Instructions to follow: Set down each record exactly as written.

══ Data extract

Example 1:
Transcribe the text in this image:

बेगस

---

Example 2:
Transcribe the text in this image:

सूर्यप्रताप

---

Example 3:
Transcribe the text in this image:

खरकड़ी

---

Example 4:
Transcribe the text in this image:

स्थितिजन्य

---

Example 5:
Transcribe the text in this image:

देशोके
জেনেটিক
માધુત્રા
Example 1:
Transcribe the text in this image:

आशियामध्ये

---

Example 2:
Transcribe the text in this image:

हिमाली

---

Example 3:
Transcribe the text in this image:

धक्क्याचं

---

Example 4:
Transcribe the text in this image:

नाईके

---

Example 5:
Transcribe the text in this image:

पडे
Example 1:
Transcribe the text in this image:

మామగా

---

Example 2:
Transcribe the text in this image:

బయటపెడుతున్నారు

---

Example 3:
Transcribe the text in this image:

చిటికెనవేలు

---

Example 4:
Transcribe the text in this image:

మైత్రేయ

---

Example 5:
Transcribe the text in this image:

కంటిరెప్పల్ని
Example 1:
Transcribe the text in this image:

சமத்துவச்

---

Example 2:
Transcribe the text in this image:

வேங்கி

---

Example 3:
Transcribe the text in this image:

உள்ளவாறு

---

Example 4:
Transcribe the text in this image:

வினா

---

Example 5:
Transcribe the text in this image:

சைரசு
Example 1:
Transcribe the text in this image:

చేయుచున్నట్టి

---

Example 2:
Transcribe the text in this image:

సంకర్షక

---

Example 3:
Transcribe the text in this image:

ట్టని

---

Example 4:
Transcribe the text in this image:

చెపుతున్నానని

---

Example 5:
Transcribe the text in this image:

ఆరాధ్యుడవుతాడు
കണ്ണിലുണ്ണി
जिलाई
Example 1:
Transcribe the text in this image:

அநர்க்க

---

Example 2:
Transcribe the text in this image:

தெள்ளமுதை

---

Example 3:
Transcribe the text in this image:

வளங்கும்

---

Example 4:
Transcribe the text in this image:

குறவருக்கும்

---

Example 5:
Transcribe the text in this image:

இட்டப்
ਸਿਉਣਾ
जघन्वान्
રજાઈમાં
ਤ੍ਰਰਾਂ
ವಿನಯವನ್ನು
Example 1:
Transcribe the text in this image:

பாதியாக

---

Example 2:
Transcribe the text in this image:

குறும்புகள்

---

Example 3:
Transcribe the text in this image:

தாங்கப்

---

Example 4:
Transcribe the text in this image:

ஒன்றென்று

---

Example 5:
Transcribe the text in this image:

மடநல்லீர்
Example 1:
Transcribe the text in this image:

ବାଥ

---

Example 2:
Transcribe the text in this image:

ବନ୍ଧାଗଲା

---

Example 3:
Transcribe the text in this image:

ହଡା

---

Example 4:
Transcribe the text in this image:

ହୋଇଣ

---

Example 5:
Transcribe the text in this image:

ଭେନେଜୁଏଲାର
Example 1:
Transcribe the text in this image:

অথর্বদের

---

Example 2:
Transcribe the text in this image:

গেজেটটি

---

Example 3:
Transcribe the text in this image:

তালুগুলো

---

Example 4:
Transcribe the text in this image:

════

Answer below:
Example 1:
Transcribe the text in this image:

बेगस

---

Example 2:
Transcribe the text in this image:

सूर्यप्रताप

---

Example 3:
Transcribe the text in this image:

खरकड़ी

---

Example 4:
Transcribe the text in this image:

स्थितिजन्य

---

Example 5:
Transcribe the text in this image:

देशोके
জেনেটিক
માધુત્રા
Example 1:
Transcribe the text in this image:

आशियामध्ये

---

Example 2:
Transcribe the text in this image:

हिमाली

---

Example 3:
Transcribe the text in this image:

धक्क्याचं

---

Example 4:
Transcribe the text in this image:

नाईके

---

Example 5:
Transcribe the text in this image:

पडे
Example 1:
Transcribe the text in this image:

మామగా

---

Example 2:
Transcribe the text in this image:

బయటపెడుతున్నారు

---

Example 3:
Transcribe the text in this image:

చిటికెనవేలు

---

Example 4:
Transcribe the text in this image:

మైత్రేయ

---

Example 5:
Transcribe the text in this image:

కంటిరెప్పల్ని
Example 1:
Transcribe the text in this image:

சமத்துவச்

---

Example 2:
Transcribe the text in this image:

வேங்கி

---

Example 3:
Transcribe the text in this image:

உள்ளவாறு

---

Example 4:
Transcribe the text in this image:

வினா

---

Example 5:
Transcribe the text in this image:

சைரசு
Example 1:
Transcribe the text in this image:

చేయుచున్నట్టి

---

Example 2:
Transcribe the text in this image:

సంకర్షక

---

Example 3:
Transcribe the text in this image:

ట్టని

---

Example 4:
Transcribe the text in this image:

చెపుతున్నానని

---

Example 5:
Transcribe the text in this image:

ఆరాధ్యుడవుతాడు
കണ്ണിലുണ്ണി
जिलाई
Example 1:
Transcribe the text in this image:

அநர்க்க

---

Example 2:
Transcribe the text in this image:

தெள்ளமுதை

---

Example 3:
Transcribe the text in this image:

வளங்கும்

---

Example 4:
Transcribe the text in this image:

குறவருக்கும்

---

Example 5:
Transcribe the text in this image:

இட்டப்
ਸਿਉਣਾ
जघन्वान्
રજાઈમાં
ਤ੍ਰਰਾਂ
ವಿನಯವನ್ನು
Example 1:
Transcribe the text in this image:

பாதியாக

---

Example 2:
Transcribe the text in this image:

குறும்புகள்

---

Example 3:
Transcribe the text in this image:

தாங்கப்

---

Example 4:
Transcribe the text in this image:

ஒன்றென்று

---

Example 5:
Transcribe the text in this image:

மடநல்லீர்
Example 1:
Transcribe the text in this image:

ବାଥ

---

Example 2:
Transcribe the text in this image:

ବନ୍ଧାଗଲା

---

Example 3:
Transcribe the text in this image:

ହଡା

---

Example 4:
Transcribe the text in this image:

ହୋଇଣ

---

Example 5:
Transcribe the text in this image:

ଭେନେଜୁଏଲାର
Example 1:
Transcribe the text in this image:

অথর্বদের

---

Example 2:
Transcribe the text in this image:

গেজেটটি

---

Example 3:
Transcribe the text in this image:

তালুগুলো

---

Example 4:
Transcribe the text in this image:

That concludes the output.